═════ GIVEN TEXT
Amitabha Bagchi can be a fun guy to chat with, and he can ever so easily slip into a serious moment, and give you an insight you weren’t expecting.
Bagchi recently picked up the DSC Prize for South Asian Literature 2019 for his novel, Half The Night Is Gone, described as ‘a post-colonial saga that unfolds over three generations, exploring human relationships and the intertwining of fates and cultures, in a thoroughly Indian context’.
We got to chat with Amitabha about his book, and the far-reaching changes apparent in Indian society lately. Excerpts:
Do you imagine there’s a novel in you that is not based in Delhi?
I guess for me, setting a novel in a particular geography only becomes possible once I feel a sense of intimacy with it, once I get a sense of how people live in that place and what specifically they are dealing with, and feeling in that space.
As such, it is hard for me to think of setting a novel in a place I haven’t lived in. For me, the idea of writing a novel doesn’t precede the creation of intimacy with a place, it probably springs from the process of creating emotional links with a particular geography.
Having said that, I should also clarify that I have never lived in Old Delhi, nor have I spent a lot of time there, but still, it is the primary setting of Half the Night is Gone. So it is not necessary to inhabit a place to make emotional links.
In the last few years, you're easily the one author who has given us the most number of references from Hindi literature, for us to go back and read up and do research on. Tell us, does it come easy, and naturally, for you to write in English? Are you more comfortable thinking in English or in Hindi? And, if it is a mix of both, which of the two languages is more dominant in your personal style of interactions, as in with normal banter, joking around and so on, when compared to writing fiction.
English is not only my first language, but also the language I am most comfortable in. It is also the language I think in. Hindi and Urdu are both languages I love dearly, they affect me the way music affects me.
When I banter with my friends from college, it is always in a specific dialect of Delhi Hindi as inflected by the language of IIT-Delhi in the 1990s. That was the dialect whose power was the engine for my first novel, Above Average.
══════════
═════ EXTRACTED ENTRIES
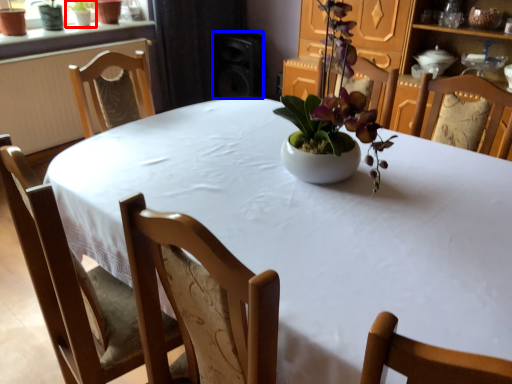
Question: Which point is closer to the camera, houseplant (highlighted by a red box) or speaker (highlighted by a blue box)?

Choices:
 (A) houseplant
 (B) speaker

Answer: (A)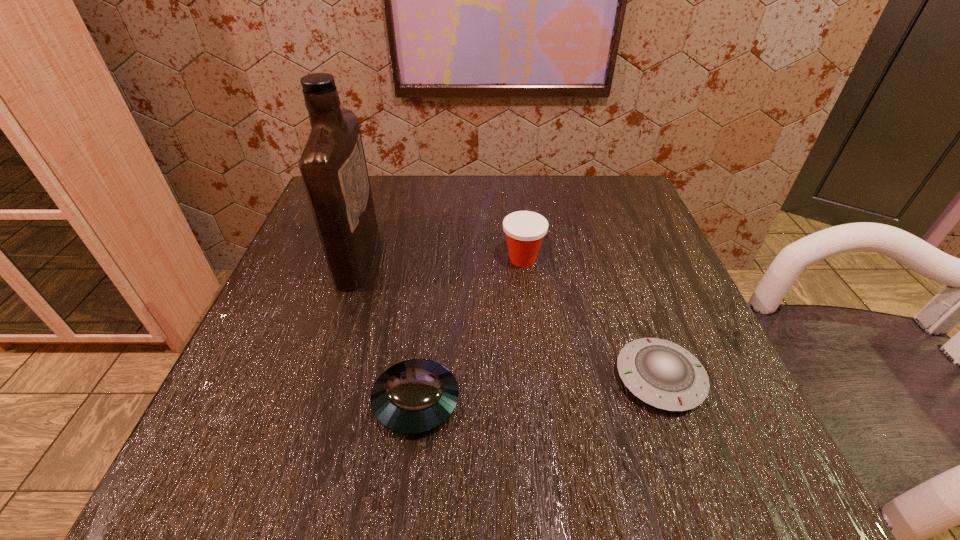
The height and width of the screenshot is (540, 960). Identify the location of liquor. (333, 167).

The height and width of the screenshot is (540, 960). In order to click on the tallest object in this screenshot , I will do `click(333, 167)`.

I want to click on the second object from right to left, so click(525, 230).

Where is `the second tallest object`? The image size is (960, 540). the second tallest object is located at coordinates (525, 230).

This screenshot has width=960, height=540. Identify the location of the third tallest object. (415, 396).

You are a GUI agent. You are given a task and a screenshot of the screen. Output one action in this format:
    pyautogui.click(x=<x>, y=<y>)
    Task: Click on the taller saucer
    
    Given the screenshot: What is the action you would take?
    tap(415, 396)

What are the coordinates of `the shortest object` in the screenshot? It's located at (663, 374).

Locate an element on the screen. The height and width of the screenshot is (540, 960). the shorter saucer is located at coordinates (663, 374).

At what (x,y) coordinates should I click in order to perform the action: click on free space located 0.300m on the label side of the leftmost object. Please return your answer as a coordinate pair (x, y). Image resolution: width=960 pixels, height=540 pixels. Looking at the image, I should click on (525, 255).

I want to click on vacant region located on the back of the Dixie cup, so click(x=518, y=218).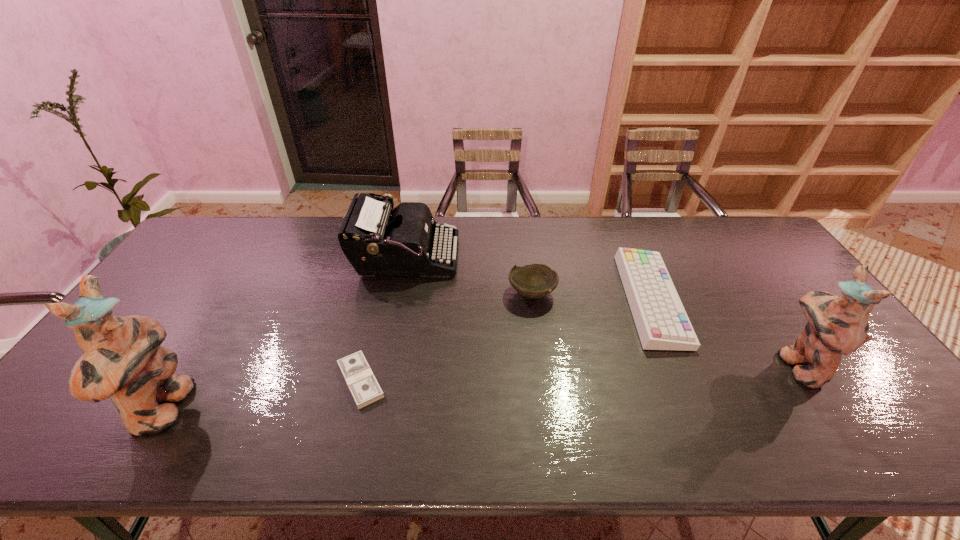
The height and width of the screenshot is (540, 960). I want to click on the left figurine, so click(122, 359).

The height and width of the screenshot is (540, 960). I want to click on the taller figurine, so click(x=122, y=359).

This screenshot has width=960, height=540. I want to click on the fifth shortest object, so click(x=836, y=325).

Find the location of `the rightmost object`. the rightmost object is located at coordinates (836, 325).

Find the location of a particular element. The height and width of the screenshot is (540, 960). the fourth shortest object is located at coordinates (378, 241).

At what (x,y) coordinates should I click in order to perform the action: click on the fourth object from left to right. Please return your answer as a coordinate pair (x, y). Looking at the image, I should click on (536, 280).

Image resolution: width=960 pixels, height=540 pixels. Identify the location of the fourth tallest object. (536, 280).

Where is `computer keyboard`? computer keyboard is located at coordinates (662, 323).

The height and width of the screenshot is (540, 960). I want to click on the second shortest object, so click(x=662, y=323).

Find the location of a particular element. The image size is (960, 540). dollar is located at coordinates (356, 371).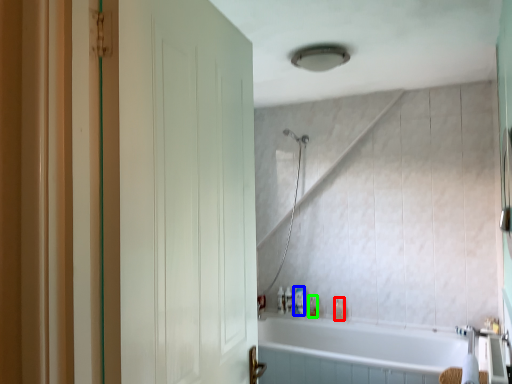
Question: Estimate the real-world distances between objects in this image. Which object is farther from toiletry (highlighted by a red box), toiletry (highlighted by a blue box) or toiletry (highlighted by a green box)?

Choices:
 (A) toiletry
 (B) toiletry

Answer: (A)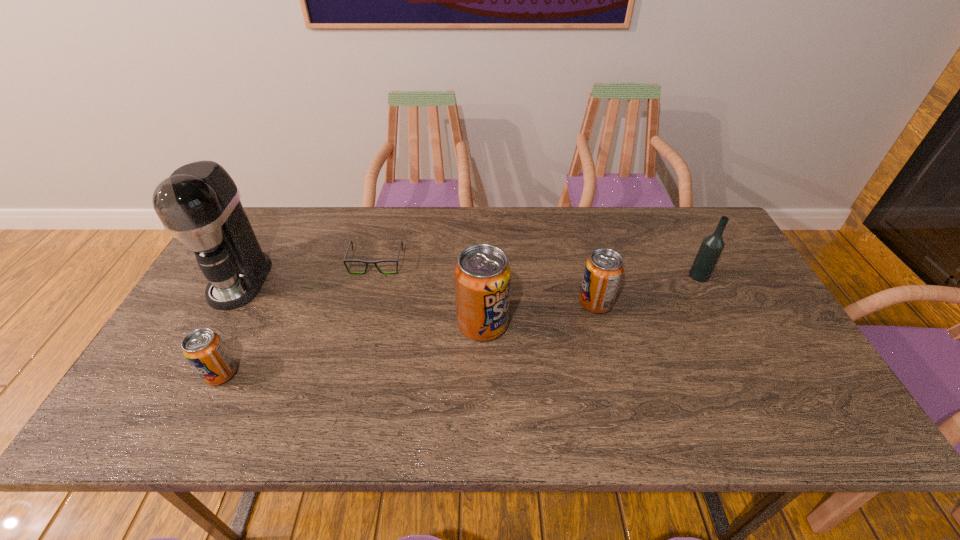
Where is `vacant space located on the right of the nearest soda can`? vacant space located on the right of the nearest soda can is located at coordinates (258, 374).

Locate an element on the screen. This screenshot has width=960, height=540. vacant area located 0.160m on the left of the second soda can from right to left is located at coordinates (396, 324).

The image size is (960, 540). In order to click on free space located 0.380m on the back of the fourth tallest object in this screenshot , I will do `click(572, 212)`.

Where is `vacant space located place cup under the spout of the tallest object`? The width and height of the screenshot is (960, 540). vacant space located place cup under the spout of the tallest object is located at coordinates (189, 373).

Locate an element on the screen. This screenshot has height=540, width=960. free space located 0.070m on the right of the rightmost object is located at coordinates (732, 275).

You are a GUI agent. You are given a task and a screenshot of the screen. Output one action in this format:
    pyautogui.click(x=<x>, y=<y>)
    Task: Click on the free space located on the lens of the shortest object
    The image size is (960, 540).
    Given the screenshot: What is the action you would take?
    [x=358, y=333]

Image resolution: width=960 pixels, height=540 pixels. In order to click on object located in the far edge section of the desktop in this screenshot , I will do `click(349, 260)`.

This screenshot has height=540, width=960. What are the coordinates of `object that is at the near edge` in the screenshot? It's located at (204, 349).

Identify the location of soda can at the left edge. (204, 349).

Image resolution: width=960 pixels, height=540 pixels. What are the coordinates of `coffee maker that is at the left edge` in the screenshot? It's located at (199, 204).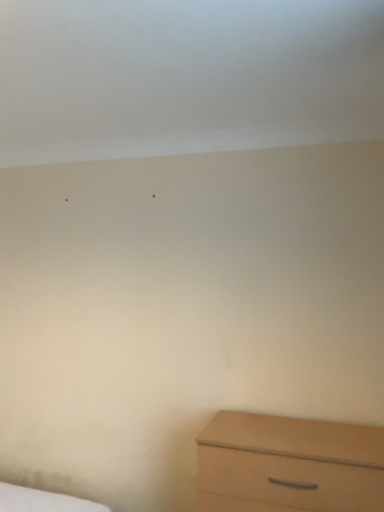
Where is `light brown wood chest of drawers at lower right`? light brown wood chest of drawers at lower right is located at coordinates (288, 465).

Measure the distance between light brown wood chest of drawers at lower right and camera.

The depth of light brown wood chest of drawers at lower right is 4.89 feet.

The width and height of the screenshot is (384, 512). What do you see at coordinates (288, 465) in the screenshot?
I see `light brown wood chest of drawers at lower right` at bounding box center [288, 465].

The width and height of the screenshot is (384, 512). I want to click on light brown wood chest of drawers at lower right, so click(x=288, y=465).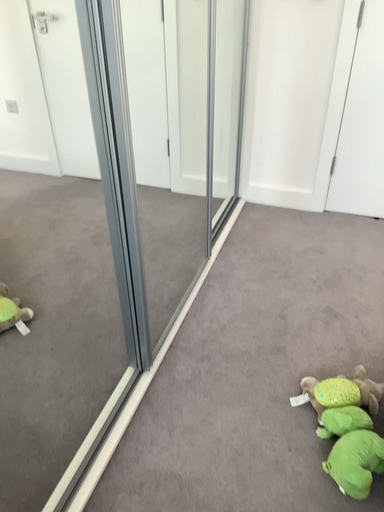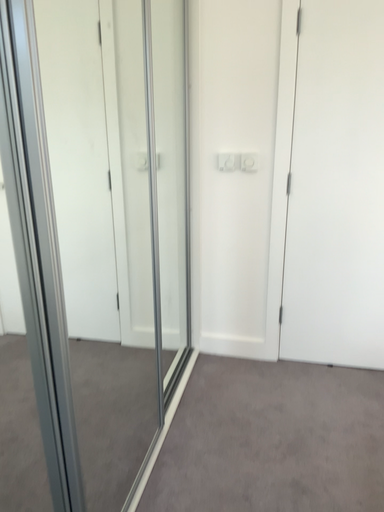
Question: Which way did the camera rotate in the video?

Choices:
 (A) rotated downward
 (B) rotated upward

Answer: (B)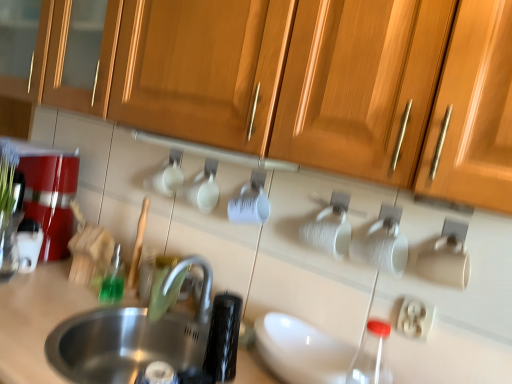
Question: From a real-world perspective, is metallic red coffee machine at left positioned over green translucent bottle at left based on gravity?

Choices:
 (A) no
 (B) yes

Answer: (B)

Question: Is the depth of metallic red coffee machine at left less than that of green translucent bottle at left?

Choices:
 (A) no
 (B) yes

Answer: (A)

Question: Could green translucent bottle at left be considered to be inside metallic red coffee machine at left?

Choices:
 (A) no
 (B) yes

Answer: (A)

Question: Considering the relative sizes of metallic red coffee machine at left and green translucent bottle at left in the image provided, is metallic red coffee machine at left shorter than green translucent bottle at left?

Choices:
 (A) yes
 (B) no

Answer: (B)

Question: Does metallic red coffee machine at left have a larger size compared to green translucent bottle at left?

Choices:
 (A) yes
 (B) no

Answer: (A)

Question: Is green translucent bottle at left inside the boundaries of stainless steel sink at lower left, or outside?

Choices:
 (A) inside
 (B) outside

Answer: (B)

Question: Is point (112, 258) positioned closer to the camera than point (181, 367)?

Choices:
 (A) farther
 (B) closer

Answer: (A)

Question: From their relative heights in the image, would you say green translucent bottle at left is taller or shorter than stainless steel sink at lower left?

Choices:
 (A) short
 (B) tall

Answer: (A)

Question: In terms of width, does green translucent bottle at left look wider or thinner when compared to stainless steel sink at lower left?

Choices:
 (A) thin
 (B) wide

Answer: (A)

Question: Looking at the image, does wooden cabinet at upper center seem bigger or smaller compared to white plastic electric outlet at lower right?

Choices:
 (A) big
 (B) small

Answer: (A)

Question: From a real-world perspective, is wooden cabinet at upper center physically located above or below white plastic electric outlet at lower right?

Choices:
 (A) above
 (B) below

Answer: (A)

Question: Relative to white plastic electric outlet at lower right, is wooden cabinet at upper center in front or behind?

Choices:
 (A) front
 (B) behind

Answer: (A)

Question: Visually, is wooden cabinet at upper center positioned to the left or to the right of white plastic electric outlet at lower right?

Choices:
 (A) left
 (B) right

Answer: (A)

Question: In terms of size, does stainless steel sink at lower left appear bigger or smaller than metallic red coffee machine at left?

Choices:
 (A) big
 (B) small

Answer: (B)

Question: Is stainless steel sink at lower left situated inside metallic red coffee machine at left or outside?

Choices:
 (A) outside
 (B) inside

Answer: (A)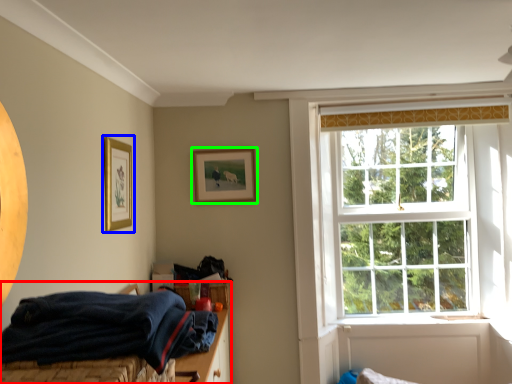
Question: Considering the real-world distances, which object is farthest from bed (highlighted by a red box)? picture frame (highlighted by a blue box) or picture frame (highlighted by a green box)?

Choices:
 (A) picture frame
 (B) picture frame

Answer: (A)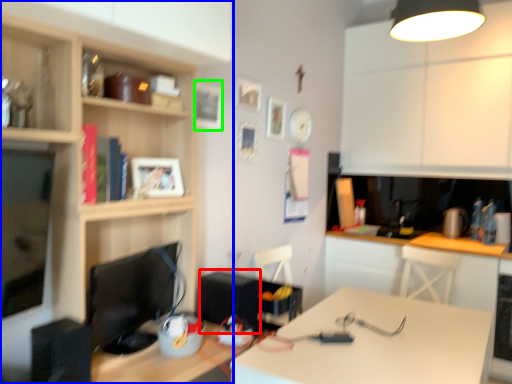
Question: Considering the real-world distances, which object is farthest from appliance (highlighted by a red box)? cabinetry (highlighted by a blue box) or picture frame (highlighted by a green box)?

Choices:
 (A) cabinetry
 (B) picture frame

Answer: (B)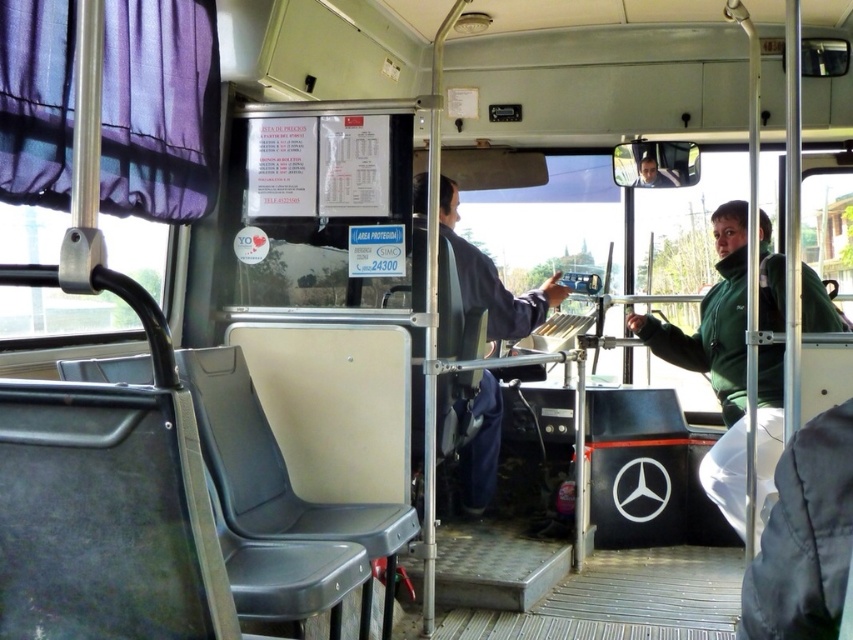
You are a bus passenger trying to sit down. You see a green matte jacket at right and a dark blue fabric jacket at center. Which jacket is taking up more space in the seating area?

The green matte jacket at right might be wider than dark blue fabric jacket at center, so it is possibly taking up more space in the seating area.

You are a passenger on the bus and need to choose between placing your bag on the green matte jacket at right or the dark blue fabric jacket at center. Which jacket can accommodate a larger bag?

The dark blue fabric jacket at center can accommodate a larger bag since it has a bigger size compared to the green matte jacket at right.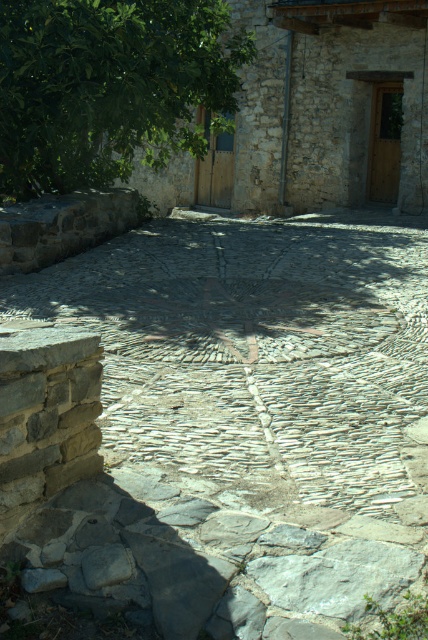
Can you confirm if natural stone path at center is smaller than green leafy tree at upper left?

No.

Who is more forward, (270, 240) or (0, 84)?

Positioned in front is point (0, 84).

I want to click on natural stone path at center, so point(255,353).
══════════
Please rewrite the interview starting with "Bagchi recently picked" and going on through "in that space.", putting "region" in place of "geography".

Bagchi recently picked up the DSC Prize for South Asian Literature 2019 for his novel, Half The Night Is Gone, described as ‘a post-colonial saga that unfolds over three generations, exploring human relationships and the intertwining of fates and cultures, in a thoroughly Indian context’.
We got to chat with Amitabha about his book, and the far-reaching changes apparent in Indian society lately. Excerpts:
Do you imagine there’s a novel in you that is not based in Delhi?
I guess for me, setting a novel in a particular region only becomes possible once I feel a sense of intimacy with it, once I get a sense of how people live in that place and what specifically they are dealing with, and feeling in that space.